[Start of Attachment]

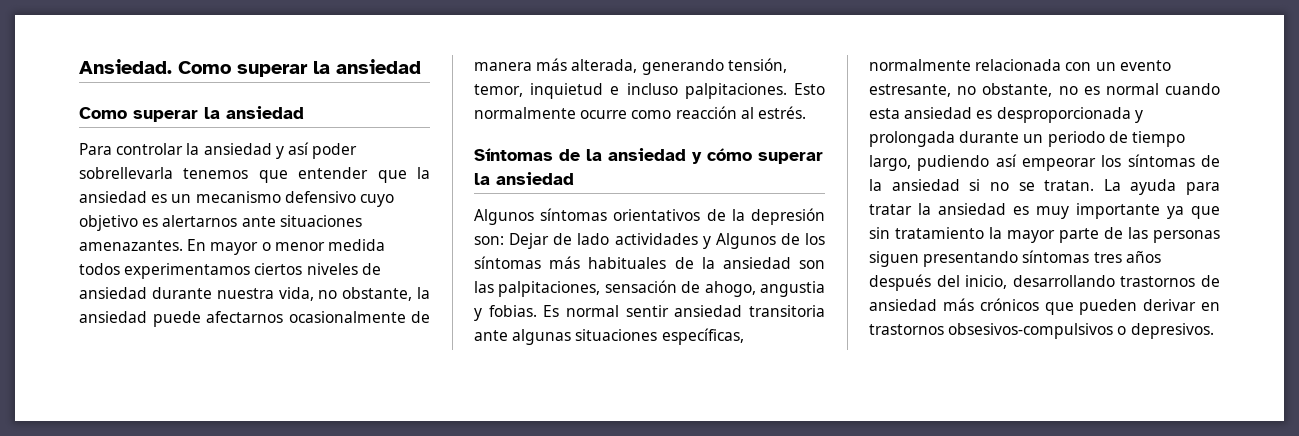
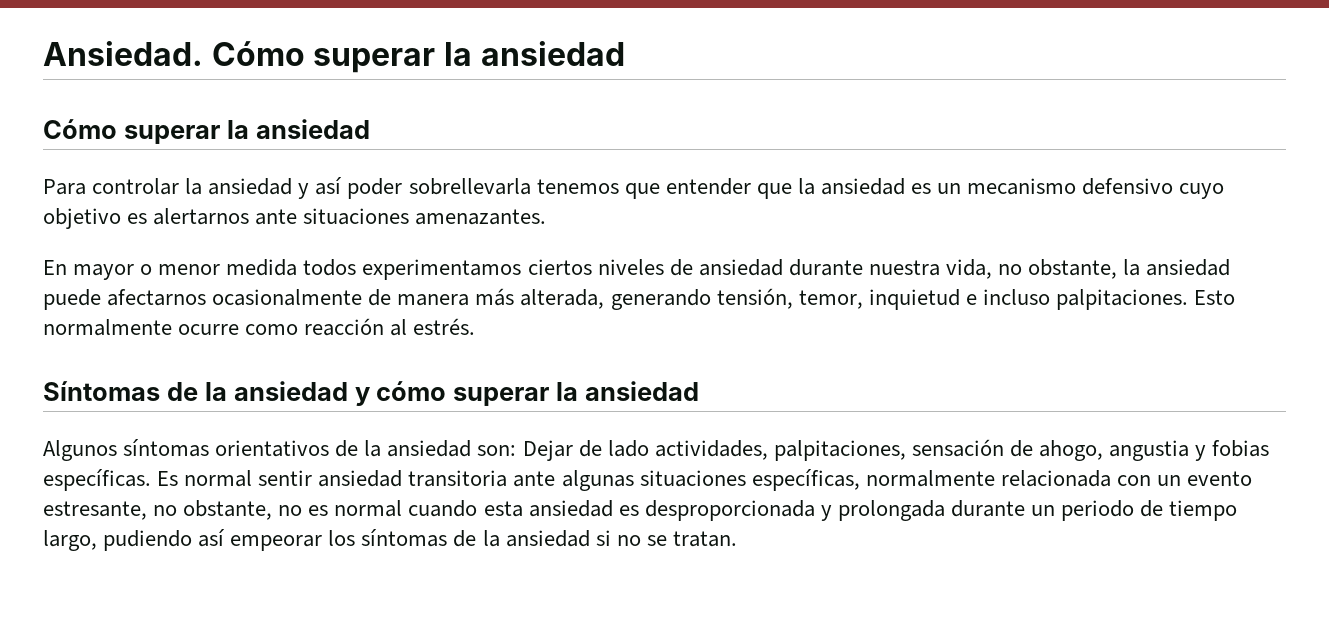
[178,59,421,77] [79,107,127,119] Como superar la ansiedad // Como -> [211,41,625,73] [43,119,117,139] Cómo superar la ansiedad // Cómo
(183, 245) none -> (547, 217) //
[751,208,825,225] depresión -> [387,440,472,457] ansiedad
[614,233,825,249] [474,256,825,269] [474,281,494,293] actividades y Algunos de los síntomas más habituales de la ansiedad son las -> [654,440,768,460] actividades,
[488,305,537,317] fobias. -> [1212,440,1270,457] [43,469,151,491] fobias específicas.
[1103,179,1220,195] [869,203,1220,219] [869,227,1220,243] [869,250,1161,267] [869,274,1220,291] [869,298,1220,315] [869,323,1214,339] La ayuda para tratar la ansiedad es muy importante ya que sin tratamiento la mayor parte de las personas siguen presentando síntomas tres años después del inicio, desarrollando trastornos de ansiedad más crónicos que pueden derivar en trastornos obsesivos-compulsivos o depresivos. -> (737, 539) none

[End of Attachment]

What do the lines above say from the one containing "[614,233,825,249] [474,256,825,269] [474,281,494,293]" down to the one containing "[488,305,537,317] fobias. ->"? Return them exactly, both end lines included, and only them.

[614,233,825,249] [474,256,825,269] [474,281,494,293] actividades y Algunos de los síntomas más habituales de la ansiedad son las -> [654,440,768,460] actividades,
[488,305,537,317] fobias. -> [1212,440,1270,457] [43,469,151,491] fobias específicas.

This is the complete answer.